Work to be completed - All lines in the records that carry the string "Marburg" are to be shown.

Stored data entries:
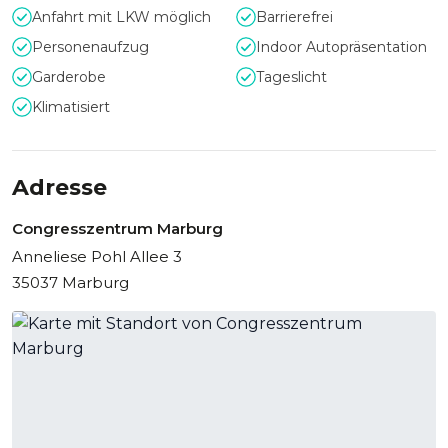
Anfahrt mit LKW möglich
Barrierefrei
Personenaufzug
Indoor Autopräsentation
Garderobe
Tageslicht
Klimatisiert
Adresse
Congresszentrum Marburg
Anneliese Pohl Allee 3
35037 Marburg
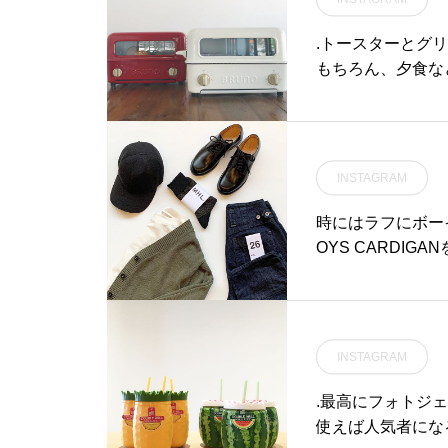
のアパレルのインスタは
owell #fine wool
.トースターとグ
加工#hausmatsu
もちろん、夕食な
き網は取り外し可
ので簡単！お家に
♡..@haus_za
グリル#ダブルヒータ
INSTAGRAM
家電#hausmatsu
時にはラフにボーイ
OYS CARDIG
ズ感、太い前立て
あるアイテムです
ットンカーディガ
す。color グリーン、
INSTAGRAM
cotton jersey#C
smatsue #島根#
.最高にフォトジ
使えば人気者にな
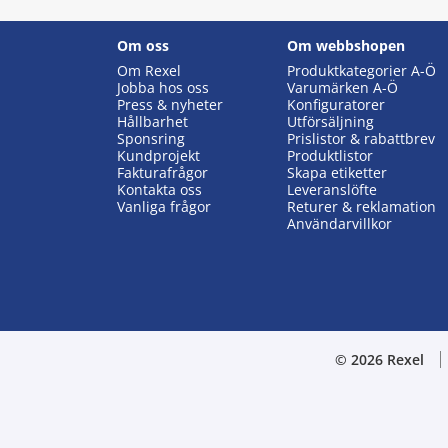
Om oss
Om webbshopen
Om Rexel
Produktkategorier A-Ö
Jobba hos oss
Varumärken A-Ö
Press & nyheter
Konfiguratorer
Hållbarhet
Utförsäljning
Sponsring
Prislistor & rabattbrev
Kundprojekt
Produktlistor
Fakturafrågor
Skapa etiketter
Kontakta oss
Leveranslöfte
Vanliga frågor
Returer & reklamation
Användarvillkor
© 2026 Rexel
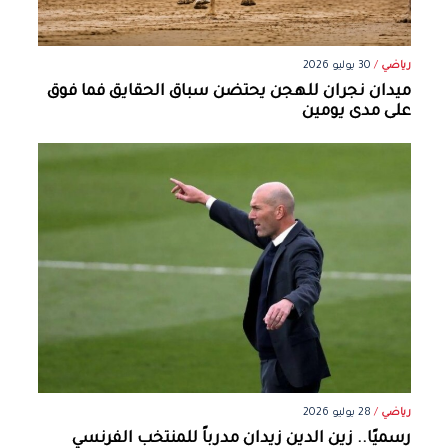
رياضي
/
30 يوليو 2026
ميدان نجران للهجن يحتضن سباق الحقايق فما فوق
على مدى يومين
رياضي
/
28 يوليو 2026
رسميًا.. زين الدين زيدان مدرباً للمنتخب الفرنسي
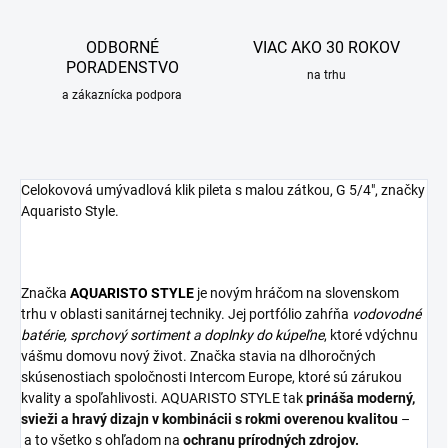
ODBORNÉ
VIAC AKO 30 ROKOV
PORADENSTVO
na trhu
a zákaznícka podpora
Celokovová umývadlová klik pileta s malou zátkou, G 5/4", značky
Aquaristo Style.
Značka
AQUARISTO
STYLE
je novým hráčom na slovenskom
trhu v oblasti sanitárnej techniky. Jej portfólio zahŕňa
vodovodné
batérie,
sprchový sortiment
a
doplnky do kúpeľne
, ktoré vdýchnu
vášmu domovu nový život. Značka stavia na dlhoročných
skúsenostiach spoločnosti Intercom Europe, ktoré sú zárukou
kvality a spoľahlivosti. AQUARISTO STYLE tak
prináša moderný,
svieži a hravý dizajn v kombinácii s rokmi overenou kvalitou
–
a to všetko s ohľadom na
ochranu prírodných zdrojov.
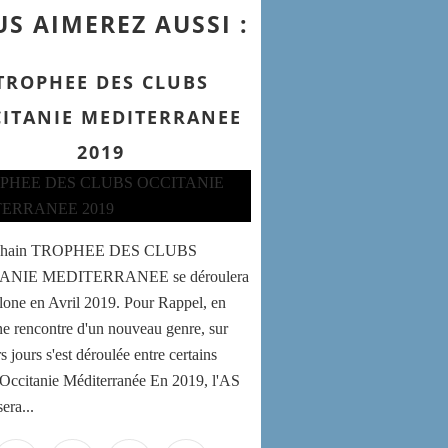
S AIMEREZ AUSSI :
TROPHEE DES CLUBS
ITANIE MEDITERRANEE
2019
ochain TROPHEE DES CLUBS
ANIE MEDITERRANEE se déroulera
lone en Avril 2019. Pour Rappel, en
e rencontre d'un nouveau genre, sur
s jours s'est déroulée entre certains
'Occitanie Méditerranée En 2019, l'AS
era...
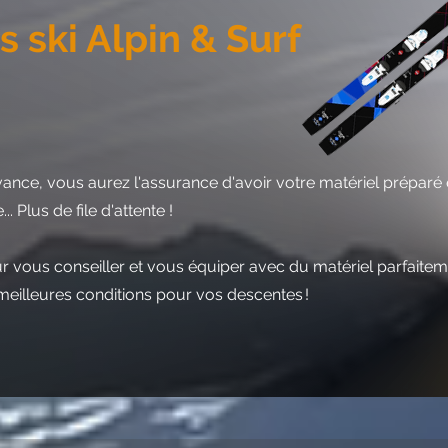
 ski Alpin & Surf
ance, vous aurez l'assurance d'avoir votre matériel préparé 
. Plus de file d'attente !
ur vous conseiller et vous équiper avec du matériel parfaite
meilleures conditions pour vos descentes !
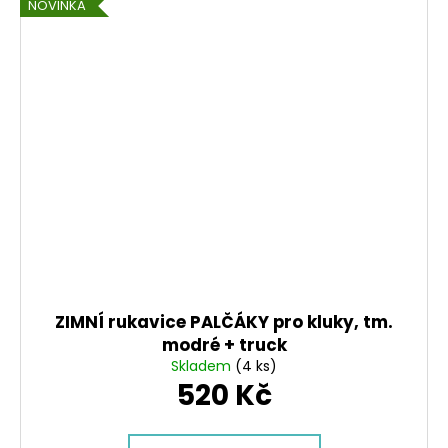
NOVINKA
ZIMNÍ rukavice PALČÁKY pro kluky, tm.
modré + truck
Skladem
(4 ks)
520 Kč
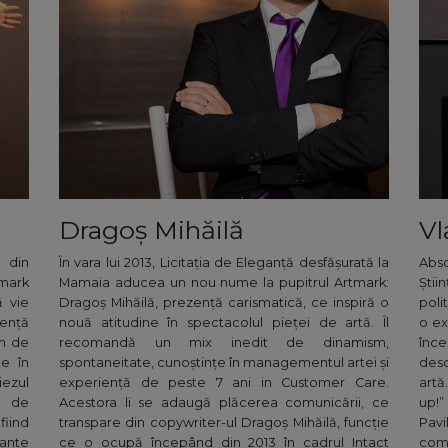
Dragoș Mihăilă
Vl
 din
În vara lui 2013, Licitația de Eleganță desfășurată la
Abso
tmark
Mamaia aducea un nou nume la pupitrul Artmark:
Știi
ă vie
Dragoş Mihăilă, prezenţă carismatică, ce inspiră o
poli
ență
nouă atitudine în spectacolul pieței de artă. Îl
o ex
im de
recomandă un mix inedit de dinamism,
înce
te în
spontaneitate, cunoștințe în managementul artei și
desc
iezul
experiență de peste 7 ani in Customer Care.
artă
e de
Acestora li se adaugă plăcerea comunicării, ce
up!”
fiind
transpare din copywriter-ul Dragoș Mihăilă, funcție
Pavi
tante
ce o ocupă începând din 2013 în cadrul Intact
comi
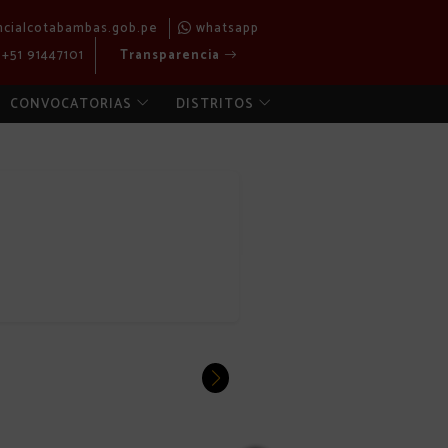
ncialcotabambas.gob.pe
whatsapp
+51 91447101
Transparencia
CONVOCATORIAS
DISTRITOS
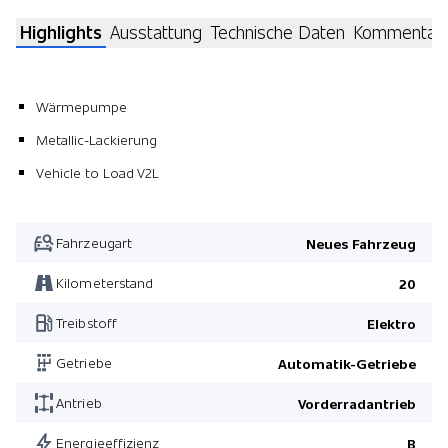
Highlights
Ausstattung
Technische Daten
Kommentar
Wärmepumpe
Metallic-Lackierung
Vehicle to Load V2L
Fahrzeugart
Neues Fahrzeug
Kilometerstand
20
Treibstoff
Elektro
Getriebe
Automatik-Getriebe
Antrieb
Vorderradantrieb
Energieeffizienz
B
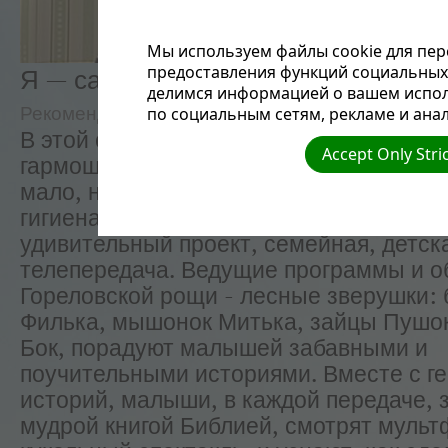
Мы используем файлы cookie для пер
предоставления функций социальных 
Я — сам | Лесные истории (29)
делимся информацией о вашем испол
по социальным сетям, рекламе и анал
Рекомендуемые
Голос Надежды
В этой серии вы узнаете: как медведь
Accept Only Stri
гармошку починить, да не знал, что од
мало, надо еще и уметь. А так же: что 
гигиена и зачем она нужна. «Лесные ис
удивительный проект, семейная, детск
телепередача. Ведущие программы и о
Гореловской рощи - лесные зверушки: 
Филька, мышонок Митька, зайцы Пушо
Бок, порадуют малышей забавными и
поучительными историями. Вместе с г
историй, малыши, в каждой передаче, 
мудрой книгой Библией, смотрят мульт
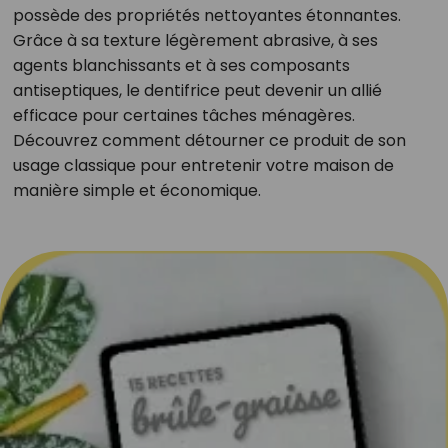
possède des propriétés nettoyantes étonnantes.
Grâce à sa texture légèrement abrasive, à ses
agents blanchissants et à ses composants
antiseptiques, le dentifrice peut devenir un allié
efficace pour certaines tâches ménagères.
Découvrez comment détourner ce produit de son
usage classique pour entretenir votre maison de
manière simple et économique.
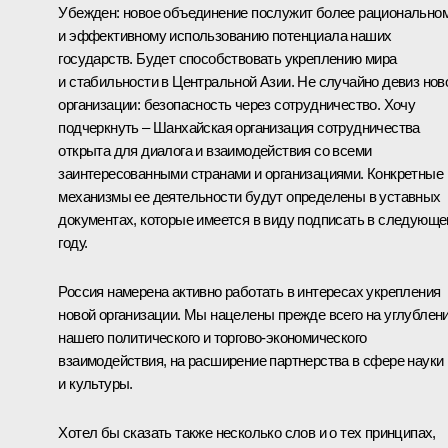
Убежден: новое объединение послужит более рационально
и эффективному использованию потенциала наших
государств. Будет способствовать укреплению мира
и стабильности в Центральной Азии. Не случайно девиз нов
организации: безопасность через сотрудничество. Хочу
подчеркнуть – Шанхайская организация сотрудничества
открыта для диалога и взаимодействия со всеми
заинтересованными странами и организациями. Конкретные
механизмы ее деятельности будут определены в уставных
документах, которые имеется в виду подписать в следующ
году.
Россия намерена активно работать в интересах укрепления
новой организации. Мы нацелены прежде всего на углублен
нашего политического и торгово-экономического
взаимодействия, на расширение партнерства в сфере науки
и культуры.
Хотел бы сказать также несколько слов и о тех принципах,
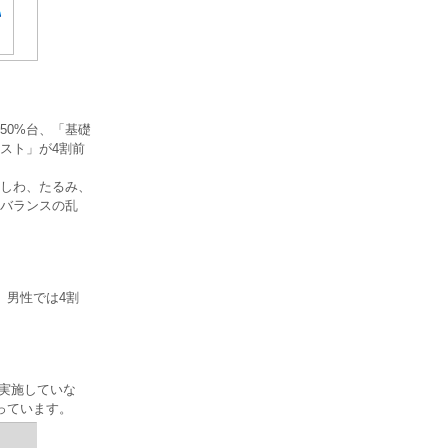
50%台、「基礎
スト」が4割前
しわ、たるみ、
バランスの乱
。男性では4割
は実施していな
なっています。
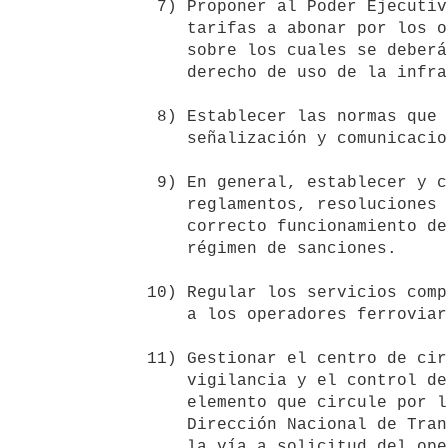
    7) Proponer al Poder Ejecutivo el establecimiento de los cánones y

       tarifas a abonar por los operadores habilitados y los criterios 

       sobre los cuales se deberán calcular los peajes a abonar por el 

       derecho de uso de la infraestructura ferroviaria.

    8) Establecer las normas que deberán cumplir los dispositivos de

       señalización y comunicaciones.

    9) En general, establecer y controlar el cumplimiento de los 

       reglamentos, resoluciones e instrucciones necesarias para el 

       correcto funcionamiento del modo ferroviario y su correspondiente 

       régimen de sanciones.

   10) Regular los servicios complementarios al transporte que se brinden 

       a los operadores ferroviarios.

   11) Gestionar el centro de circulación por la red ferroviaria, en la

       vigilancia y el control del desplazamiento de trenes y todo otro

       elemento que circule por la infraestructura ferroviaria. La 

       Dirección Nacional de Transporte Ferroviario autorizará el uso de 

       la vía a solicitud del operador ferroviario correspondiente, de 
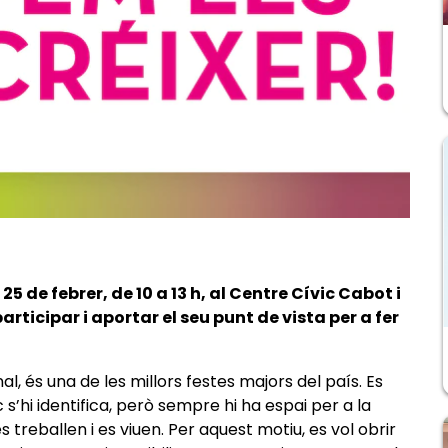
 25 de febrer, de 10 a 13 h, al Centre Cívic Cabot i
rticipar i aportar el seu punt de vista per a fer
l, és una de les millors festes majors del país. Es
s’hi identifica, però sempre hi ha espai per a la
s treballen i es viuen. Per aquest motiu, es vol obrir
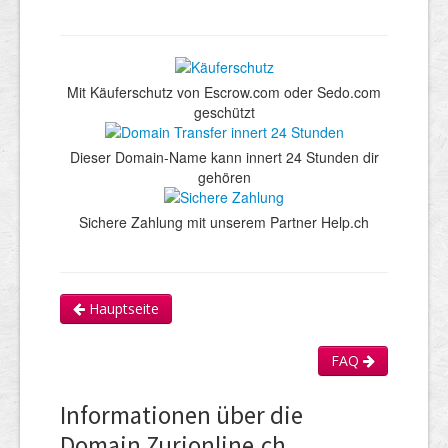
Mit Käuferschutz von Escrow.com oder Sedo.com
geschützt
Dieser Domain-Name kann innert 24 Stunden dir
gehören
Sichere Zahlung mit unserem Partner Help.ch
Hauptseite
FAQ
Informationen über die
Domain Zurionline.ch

Written answer -
Congresszentrum Marburg
35037 Marburg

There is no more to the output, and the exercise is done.